I am an R novice, using to attempt to analyze some demographic data for a plant species. My dataframe consists of:
TagKey (unique identifier), Year (observation year), TagEstablished (year the plant was first found), and StageClass (0=dead, 1=seedling, 2=vegetative, 3=reproductive). There is a row for each year the plant was visited, but I want 1 row per plant, then columns for its status each year. This is in order to track an individual's status from year to year.
example data:
TagKey <- c(PDPLM040J0_ALIFOR01_Belt_0, PDPLM040J0_ALIFOR01_Belt_0, PDPLM040J0_ALIFOR01_Belt_0, PDPLM040J0_ALIFOR01_Belt_1, PDPLM040J0_ALIFOR01_Belt_1, PDPLM040J0_ALIFOR01_Belt_1)
Year <- c(2020, 2020, 2020, 2021, 2021, 2021)
TagEstablished <- c(2020, 2020, 2020, 2020, 2020, 2020)
StageClass <- c(1, 2, 3, 0, 3, 3)
ALFO_stages <- data.frame(TagKey, Year, TagEstablished, StageClass)
I tried using ddply:
ALFO_status <- ddply(ALFO_stages, .(TagKey), dplyr::summarize,
Year_Established = TagEstablished,
Status2020 = if(Year=="2020") {StageClass},
Status2021 = if(Year=="2021") {StageClass})
My output does not group by TagKey as desired. The outputs are correct for their respective years, but the nonapplicable years just spit out NAs. Help?
Based on this sentence: "There is a row for each year the plant was visited, but I want 1 row per plant, then columns for its status each year." It sounds like what you want is to reshape or pivot your data.
'Group by' tends to be part of summarizing data. E.g. count the number of records per year, would involve grouping by the year. Pivoting or reshaping is the process of column contents to column labels or visa-versa.
In R, I would recommend the tidyr
package. Perhaps something like:
TagKey <- c("PDPLM040J0_ALIFOR01_Belt_0", "PDPLM040J0_ALIFOR01_Belt_0", "PDPLM040J0_ALIFOR01_Belt_0", "PDPLM040J0_ALIFOR01_Belt_1", "PDPLM040J0_ALIFOR01_Belt_1", "PDPLM040J0_ALIFOR01_Belt_1")

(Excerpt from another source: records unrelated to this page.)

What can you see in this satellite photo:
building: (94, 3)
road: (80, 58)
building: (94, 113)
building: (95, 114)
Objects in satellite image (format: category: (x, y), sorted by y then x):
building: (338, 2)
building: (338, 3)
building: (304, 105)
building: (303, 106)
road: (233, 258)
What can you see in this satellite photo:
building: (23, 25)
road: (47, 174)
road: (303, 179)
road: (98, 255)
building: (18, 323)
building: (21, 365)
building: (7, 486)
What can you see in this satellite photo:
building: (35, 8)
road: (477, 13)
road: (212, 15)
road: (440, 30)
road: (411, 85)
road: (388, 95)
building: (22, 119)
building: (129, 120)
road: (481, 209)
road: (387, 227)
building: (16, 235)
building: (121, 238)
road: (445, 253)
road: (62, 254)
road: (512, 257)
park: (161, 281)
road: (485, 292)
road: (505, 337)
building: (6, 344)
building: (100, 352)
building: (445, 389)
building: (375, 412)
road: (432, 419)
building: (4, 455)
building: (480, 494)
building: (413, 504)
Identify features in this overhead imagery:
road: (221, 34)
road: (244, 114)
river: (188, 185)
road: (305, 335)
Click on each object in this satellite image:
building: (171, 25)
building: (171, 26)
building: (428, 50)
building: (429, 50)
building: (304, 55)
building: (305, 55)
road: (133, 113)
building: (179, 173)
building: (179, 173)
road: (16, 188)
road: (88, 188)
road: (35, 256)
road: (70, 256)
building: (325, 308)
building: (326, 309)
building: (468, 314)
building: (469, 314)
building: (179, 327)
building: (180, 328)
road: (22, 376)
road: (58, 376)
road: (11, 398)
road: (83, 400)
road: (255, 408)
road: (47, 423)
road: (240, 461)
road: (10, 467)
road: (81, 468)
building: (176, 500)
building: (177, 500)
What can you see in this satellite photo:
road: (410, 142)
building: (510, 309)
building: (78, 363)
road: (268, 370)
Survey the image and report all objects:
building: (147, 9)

Year <- c(2018, 2019, 2020, 2019, 2020, 2021) # NOTE editted for unique year for each tree
TagEstablished <- c(2020, 2020, 2020, 2020, 2020, 2020)
StageClass <- c(1, 2, 3, 0, 3, 3)
ALFO_stages <- data.frame(TagKey, Year, TagEstablished, StageClass)
library(tidyr)
library(dplyr)
ALFO_stages %>% pivot_wider(id_cols = c(TagKey, TagEstablished), names_from = Year, values_from = StageClass)
This produces:
TagKey TagEstablished `2018` `2019` `2020` `2021`
<chr> <dbl> <dbl> <dbl> <dbl> <dbl>
1 PDPLM040J0_ALIFOR01_Belt_0 2020 1 2 3 NA
2 PDPLM040J0_ALIFOR01_Belt_1 2020 NA 0 3 3
Alternatively, you could do this manually using lots of ifelse
statements:
ALFO_stages %>%
group_by(TagKey, TagEstablished) %>%
summarise(y2018 = max(ifelse(Year == 2018, StageClass, NA), na.rm = TRUE),
y2019 = max(ifelse(Year == 2019, StageClass, NA), na.rm = TRUE),
y2020 = max(ifelse(Year == 2020, StageClass, NA), na.rm = TRUE),
y2021 = max(ifelse(Year == 2021, StageClass, NA), na.rm = TRUE))
These two pieces of code produce equivalent answers (but with different NA handling of missing values).